Much of this meticulously researched and highly enjoyable book is based on a very precious archive – the letters he wrote to and received from his sister Martha. These notes do more than shed light on the underground world of radical thought, they also give remarkable insights into 18th Century (middle class) life. More too they offer tantalising glimpses of a neglected topic – the role of women in 18th Century Ireland. Martha is Drennan’s chief coach and critic who both guided and goaded him into producing his best work.

In later life Drennan helped set up the Belfast Academical Institution in his home town of Belfast.

His last known letter to his sister was sent in 1819 shortly after the Peterloo Massacre.

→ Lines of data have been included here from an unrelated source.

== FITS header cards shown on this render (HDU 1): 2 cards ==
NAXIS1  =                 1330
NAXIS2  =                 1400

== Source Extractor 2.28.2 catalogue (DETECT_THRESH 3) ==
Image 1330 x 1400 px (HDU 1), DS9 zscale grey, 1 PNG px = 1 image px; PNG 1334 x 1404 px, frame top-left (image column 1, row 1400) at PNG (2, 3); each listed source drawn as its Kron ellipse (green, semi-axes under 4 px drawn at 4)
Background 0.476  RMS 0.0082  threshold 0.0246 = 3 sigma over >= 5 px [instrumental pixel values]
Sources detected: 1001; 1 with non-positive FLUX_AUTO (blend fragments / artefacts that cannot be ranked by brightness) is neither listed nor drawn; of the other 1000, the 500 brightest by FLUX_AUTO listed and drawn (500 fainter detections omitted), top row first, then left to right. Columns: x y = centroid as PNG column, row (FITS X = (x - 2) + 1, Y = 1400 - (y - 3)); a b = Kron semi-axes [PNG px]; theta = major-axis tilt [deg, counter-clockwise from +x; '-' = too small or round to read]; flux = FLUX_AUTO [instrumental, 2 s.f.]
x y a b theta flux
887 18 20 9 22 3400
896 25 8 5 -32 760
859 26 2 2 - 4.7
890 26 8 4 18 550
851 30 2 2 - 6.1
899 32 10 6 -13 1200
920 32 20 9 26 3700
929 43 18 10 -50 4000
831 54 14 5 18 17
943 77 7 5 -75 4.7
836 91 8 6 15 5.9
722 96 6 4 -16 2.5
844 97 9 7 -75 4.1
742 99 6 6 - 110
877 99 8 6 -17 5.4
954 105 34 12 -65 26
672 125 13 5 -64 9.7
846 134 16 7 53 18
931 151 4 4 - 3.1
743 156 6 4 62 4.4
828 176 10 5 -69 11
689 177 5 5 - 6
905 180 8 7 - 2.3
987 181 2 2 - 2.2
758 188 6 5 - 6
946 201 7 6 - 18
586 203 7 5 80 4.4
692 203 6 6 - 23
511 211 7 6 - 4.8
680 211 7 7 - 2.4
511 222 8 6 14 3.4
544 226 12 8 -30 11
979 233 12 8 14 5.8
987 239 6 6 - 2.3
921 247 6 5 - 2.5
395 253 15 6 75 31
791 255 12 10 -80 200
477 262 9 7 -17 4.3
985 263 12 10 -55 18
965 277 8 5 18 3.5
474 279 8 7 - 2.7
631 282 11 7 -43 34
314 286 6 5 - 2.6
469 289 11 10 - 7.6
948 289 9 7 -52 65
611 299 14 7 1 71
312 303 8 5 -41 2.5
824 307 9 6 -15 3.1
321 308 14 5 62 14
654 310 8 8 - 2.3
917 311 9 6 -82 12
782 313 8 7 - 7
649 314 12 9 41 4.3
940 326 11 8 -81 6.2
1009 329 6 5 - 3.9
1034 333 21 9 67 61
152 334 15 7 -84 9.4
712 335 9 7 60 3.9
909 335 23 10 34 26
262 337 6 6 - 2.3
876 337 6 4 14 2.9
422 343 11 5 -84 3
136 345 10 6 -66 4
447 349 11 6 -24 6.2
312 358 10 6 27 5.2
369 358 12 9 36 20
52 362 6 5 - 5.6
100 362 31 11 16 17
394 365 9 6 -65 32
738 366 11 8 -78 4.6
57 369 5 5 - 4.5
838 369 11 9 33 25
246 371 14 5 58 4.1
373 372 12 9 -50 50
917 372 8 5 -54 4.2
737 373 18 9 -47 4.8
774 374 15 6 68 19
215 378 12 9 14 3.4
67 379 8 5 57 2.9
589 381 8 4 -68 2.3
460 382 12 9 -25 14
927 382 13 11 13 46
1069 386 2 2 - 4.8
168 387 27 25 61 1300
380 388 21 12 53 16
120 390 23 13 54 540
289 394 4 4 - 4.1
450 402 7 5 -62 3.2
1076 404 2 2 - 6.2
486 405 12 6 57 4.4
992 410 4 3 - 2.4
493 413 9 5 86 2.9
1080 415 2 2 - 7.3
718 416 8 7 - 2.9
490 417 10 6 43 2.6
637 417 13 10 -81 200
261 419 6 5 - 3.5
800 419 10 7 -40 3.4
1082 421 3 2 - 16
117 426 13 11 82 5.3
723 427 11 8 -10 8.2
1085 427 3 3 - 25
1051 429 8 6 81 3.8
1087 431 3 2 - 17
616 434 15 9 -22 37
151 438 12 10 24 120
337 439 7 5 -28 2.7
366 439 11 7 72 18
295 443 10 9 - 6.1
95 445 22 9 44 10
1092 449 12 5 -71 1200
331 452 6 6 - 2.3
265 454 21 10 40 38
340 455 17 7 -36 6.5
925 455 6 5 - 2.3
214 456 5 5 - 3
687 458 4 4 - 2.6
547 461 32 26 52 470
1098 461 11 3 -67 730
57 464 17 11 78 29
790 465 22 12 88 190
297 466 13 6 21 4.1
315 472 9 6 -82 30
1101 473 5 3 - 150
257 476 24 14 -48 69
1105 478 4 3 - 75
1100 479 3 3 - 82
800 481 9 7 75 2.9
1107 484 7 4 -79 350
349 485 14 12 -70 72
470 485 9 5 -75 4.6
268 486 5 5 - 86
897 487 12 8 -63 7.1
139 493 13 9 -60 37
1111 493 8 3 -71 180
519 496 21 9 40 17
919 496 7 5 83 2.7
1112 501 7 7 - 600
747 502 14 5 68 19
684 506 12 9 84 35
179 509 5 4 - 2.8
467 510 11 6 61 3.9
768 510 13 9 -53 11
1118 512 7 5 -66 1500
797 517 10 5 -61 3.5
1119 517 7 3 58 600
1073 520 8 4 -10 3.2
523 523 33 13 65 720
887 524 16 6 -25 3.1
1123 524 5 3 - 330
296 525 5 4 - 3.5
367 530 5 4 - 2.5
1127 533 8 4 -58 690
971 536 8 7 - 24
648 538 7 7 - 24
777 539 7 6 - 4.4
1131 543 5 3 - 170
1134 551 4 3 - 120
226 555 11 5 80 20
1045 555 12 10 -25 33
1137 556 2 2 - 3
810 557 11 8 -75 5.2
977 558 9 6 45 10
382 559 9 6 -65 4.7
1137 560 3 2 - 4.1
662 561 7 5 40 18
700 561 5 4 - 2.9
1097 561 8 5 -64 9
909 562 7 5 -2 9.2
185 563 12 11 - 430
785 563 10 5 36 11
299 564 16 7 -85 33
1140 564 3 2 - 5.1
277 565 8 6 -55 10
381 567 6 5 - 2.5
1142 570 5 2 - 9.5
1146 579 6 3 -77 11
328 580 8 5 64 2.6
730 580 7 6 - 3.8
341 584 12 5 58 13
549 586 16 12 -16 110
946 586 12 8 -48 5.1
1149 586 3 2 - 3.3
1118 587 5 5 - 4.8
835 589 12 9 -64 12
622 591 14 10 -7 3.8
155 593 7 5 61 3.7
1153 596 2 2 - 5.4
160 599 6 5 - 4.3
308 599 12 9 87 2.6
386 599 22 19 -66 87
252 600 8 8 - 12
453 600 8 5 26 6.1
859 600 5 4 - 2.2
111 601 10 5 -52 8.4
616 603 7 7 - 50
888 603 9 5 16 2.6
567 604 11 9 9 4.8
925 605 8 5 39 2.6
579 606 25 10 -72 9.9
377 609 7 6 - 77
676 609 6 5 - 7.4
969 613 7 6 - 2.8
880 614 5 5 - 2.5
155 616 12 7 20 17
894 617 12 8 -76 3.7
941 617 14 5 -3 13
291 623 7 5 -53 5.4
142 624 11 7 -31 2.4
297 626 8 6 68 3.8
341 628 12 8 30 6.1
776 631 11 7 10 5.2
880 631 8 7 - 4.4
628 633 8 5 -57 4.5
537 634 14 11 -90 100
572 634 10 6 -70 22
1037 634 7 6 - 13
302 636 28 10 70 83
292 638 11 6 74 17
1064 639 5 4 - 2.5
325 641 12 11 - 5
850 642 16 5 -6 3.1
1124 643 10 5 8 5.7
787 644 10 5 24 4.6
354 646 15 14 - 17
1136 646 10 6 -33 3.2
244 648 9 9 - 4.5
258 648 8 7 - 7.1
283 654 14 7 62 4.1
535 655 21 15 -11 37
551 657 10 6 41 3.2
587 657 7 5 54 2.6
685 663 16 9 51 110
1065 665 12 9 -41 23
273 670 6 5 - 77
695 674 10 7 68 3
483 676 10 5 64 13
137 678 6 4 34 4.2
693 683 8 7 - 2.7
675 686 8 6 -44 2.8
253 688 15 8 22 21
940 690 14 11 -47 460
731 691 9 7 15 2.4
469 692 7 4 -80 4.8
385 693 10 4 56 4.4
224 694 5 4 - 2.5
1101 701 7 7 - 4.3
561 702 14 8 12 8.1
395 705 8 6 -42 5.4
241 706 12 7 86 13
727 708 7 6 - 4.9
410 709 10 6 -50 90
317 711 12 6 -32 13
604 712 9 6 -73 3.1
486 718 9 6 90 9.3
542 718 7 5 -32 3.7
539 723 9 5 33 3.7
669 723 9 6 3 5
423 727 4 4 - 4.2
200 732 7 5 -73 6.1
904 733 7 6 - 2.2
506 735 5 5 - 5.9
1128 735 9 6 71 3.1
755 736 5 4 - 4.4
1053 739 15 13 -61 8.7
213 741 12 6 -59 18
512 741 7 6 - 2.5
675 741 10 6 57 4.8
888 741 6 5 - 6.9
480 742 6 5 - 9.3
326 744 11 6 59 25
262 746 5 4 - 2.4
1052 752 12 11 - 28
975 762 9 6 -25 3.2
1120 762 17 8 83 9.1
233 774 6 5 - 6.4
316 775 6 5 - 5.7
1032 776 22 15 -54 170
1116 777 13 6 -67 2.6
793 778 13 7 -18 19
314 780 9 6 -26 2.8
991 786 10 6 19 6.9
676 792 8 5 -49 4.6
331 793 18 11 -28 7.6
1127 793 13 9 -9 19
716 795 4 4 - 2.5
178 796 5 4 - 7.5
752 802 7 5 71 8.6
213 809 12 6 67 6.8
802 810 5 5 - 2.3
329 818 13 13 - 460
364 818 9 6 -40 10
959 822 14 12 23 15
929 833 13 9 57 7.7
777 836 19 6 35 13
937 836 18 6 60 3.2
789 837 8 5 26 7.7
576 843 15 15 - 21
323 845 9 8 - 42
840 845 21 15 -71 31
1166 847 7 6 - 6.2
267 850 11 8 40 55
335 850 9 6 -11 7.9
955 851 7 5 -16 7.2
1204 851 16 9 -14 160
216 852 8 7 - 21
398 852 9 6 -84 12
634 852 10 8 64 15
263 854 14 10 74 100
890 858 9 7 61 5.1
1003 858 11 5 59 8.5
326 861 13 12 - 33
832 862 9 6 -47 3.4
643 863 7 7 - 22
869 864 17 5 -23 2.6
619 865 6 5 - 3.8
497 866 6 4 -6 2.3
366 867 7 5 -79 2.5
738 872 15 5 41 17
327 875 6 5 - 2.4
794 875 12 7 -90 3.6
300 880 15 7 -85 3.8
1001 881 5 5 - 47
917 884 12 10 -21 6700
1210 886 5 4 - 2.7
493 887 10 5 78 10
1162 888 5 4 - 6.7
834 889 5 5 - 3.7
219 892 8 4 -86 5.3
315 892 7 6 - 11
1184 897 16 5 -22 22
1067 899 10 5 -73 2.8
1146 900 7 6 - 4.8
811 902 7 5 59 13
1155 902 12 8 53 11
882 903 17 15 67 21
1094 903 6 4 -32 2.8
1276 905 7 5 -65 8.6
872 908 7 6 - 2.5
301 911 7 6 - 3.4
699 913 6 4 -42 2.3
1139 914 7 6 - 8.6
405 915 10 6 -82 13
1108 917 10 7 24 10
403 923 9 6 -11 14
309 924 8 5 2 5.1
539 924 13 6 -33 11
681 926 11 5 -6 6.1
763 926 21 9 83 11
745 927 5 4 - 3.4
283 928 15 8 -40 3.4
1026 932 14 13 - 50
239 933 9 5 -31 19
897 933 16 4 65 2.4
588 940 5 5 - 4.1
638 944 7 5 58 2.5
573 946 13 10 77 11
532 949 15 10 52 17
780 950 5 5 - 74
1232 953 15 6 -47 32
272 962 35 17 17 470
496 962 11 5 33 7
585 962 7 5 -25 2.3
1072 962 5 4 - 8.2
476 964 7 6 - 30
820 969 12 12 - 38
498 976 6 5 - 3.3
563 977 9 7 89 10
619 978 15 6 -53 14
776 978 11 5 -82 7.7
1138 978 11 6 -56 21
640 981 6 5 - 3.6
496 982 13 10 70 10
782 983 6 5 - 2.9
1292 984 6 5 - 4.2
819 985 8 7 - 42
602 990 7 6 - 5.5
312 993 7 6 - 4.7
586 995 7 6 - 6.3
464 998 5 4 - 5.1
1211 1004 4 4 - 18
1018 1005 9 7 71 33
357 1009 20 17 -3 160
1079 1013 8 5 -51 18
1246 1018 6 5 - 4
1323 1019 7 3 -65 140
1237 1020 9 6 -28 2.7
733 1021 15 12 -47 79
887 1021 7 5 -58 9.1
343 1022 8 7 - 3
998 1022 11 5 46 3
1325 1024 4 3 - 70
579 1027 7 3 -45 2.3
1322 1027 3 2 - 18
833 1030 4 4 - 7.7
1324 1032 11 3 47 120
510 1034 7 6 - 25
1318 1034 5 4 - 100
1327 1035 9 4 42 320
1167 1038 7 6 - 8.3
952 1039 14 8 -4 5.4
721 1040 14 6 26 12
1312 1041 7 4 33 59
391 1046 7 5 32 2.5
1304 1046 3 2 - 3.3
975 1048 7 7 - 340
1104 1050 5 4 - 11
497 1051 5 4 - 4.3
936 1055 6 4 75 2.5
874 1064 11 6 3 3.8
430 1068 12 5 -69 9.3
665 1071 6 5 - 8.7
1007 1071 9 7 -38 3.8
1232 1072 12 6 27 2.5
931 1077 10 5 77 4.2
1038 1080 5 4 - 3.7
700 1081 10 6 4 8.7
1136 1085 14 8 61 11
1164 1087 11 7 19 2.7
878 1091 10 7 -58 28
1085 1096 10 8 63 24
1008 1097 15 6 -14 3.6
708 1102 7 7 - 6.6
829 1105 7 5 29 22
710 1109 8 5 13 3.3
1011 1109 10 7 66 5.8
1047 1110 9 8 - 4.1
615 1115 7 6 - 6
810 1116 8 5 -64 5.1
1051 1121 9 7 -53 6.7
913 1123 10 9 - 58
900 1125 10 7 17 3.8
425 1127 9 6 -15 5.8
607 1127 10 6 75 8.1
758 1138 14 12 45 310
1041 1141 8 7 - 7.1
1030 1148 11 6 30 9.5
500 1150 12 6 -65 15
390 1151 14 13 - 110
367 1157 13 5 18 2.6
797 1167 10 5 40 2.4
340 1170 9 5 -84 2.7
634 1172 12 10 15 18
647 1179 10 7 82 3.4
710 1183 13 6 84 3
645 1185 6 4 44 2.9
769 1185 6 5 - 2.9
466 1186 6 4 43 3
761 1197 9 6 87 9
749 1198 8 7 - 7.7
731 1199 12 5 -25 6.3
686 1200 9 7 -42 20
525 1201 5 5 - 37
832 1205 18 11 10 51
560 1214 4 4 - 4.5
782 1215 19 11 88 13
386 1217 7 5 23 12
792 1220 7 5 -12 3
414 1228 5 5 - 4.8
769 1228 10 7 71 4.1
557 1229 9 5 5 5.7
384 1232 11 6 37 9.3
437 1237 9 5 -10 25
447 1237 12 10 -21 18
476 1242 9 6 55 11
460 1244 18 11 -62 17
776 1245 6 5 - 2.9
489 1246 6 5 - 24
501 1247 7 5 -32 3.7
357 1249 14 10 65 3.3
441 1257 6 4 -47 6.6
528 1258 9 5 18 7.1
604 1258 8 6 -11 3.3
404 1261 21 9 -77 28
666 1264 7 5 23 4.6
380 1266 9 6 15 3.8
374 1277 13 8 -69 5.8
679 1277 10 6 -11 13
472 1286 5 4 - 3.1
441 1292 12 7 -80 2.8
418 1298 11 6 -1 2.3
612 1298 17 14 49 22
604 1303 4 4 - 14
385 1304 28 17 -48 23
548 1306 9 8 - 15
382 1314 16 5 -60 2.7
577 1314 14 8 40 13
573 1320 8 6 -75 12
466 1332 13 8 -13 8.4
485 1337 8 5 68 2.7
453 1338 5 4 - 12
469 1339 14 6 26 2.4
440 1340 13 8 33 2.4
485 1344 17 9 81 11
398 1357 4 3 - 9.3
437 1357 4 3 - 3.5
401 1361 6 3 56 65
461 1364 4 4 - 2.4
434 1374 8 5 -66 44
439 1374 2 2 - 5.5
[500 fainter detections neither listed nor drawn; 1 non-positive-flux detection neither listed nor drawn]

He wrote: “It is this contempt for the populace that will be the ruin of the gentry.”

He died the following February and his coffin was carried to its resting place by six Catholics and six Protestants.

Drennan was not involved in the rising and many of his views were not representative of the time, or even many of those who did take part. Yet much of what he stood for came to pass, eventually: religious toleration; Catholic emancipation; universal suffrage; human rights; universal education. His dream of a brotherhood of affection in Ireland still awaits.  

May Tyrants Tremble by Fergus Whelan is published by the Irish Academic Press.